# What this task involves
Apart from the pictures, the listing is to be returned exactly.

# Data
▼▼▼

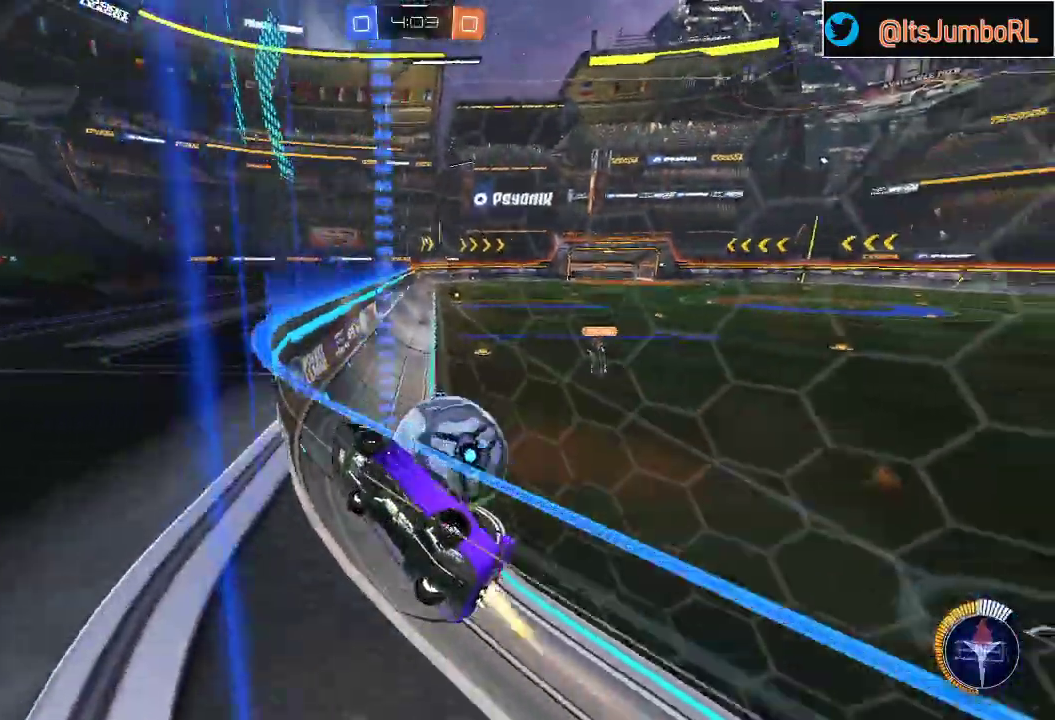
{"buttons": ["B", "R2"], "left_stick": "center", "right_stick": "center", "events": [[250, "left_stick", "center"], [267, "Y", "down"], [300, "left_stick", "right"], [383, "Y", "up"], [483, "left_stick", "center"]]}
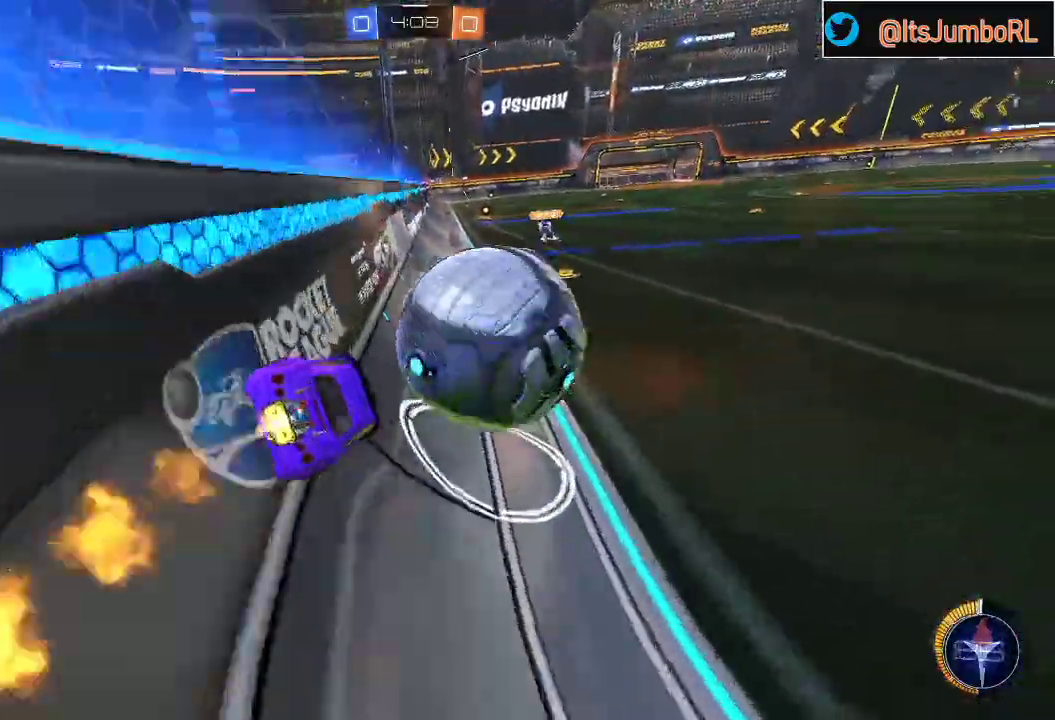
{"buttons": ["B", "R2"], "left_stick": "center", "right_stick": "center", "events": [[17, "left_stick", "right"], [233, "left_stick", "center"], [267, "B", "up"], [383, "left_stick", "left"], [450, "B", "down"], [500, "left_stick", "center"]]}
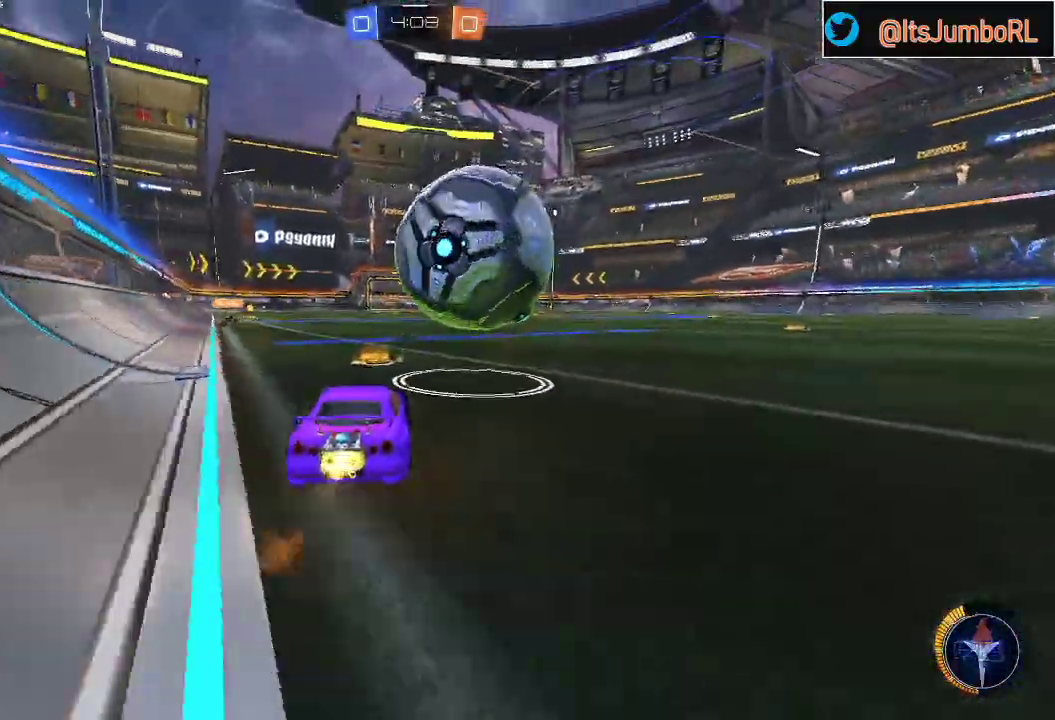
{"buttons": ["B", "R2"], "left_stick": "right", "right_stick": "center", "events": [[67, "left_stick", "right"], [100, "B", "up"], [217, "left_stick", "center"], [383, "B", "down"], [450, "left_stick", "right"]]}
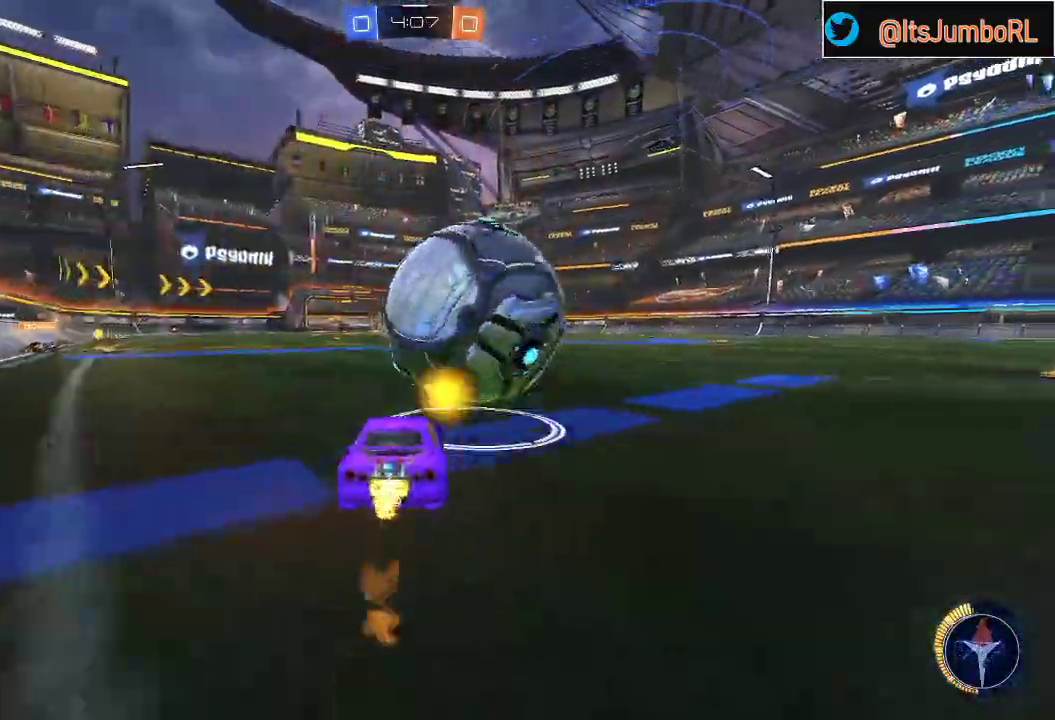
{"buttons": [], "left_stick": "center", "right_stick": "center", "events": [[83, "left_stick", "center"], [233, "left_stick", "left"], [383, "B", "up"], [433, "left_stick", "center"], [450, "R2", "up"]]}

▲▲▲

# Output of the exercise
{"buttons": ["B", "R2"], "left_stick": "center", "right_stick": "center", "events": [[250, "left_stick", "center"], [267, "Y", "down"], [300, "left_stick", "right"], [383, "Y", "up"], [483, "left_stick", "center"]]}
{"buttons": ["B", "R2"], "left_stick": "center", "right_stick": "center", "events": [[17, "left_stick", "right"], [233, "left_stick", "center"], [267, "B", "up"], [383, "left_stick", "left"], [450, "B", "down"], [500, "left_stick", "center"]]}
{"buttons": ["B", "R2"], "left_stick": "right", "right_stick": "center", "events": [[67, "left_stick", "right"], [100, "B", "up"], [217, "left_stick", "center"], [383, "B", "down"], [450, "left_stick", "right"]]}
{"buttons": [], "left_stick": "center", "right_stick": "center", "events": [[83, "left_stick", "center"], [233, "left_stick", "left"], [383, "B", "up"], [433, "left_stick", "center"], [450, "R2", "up"]]}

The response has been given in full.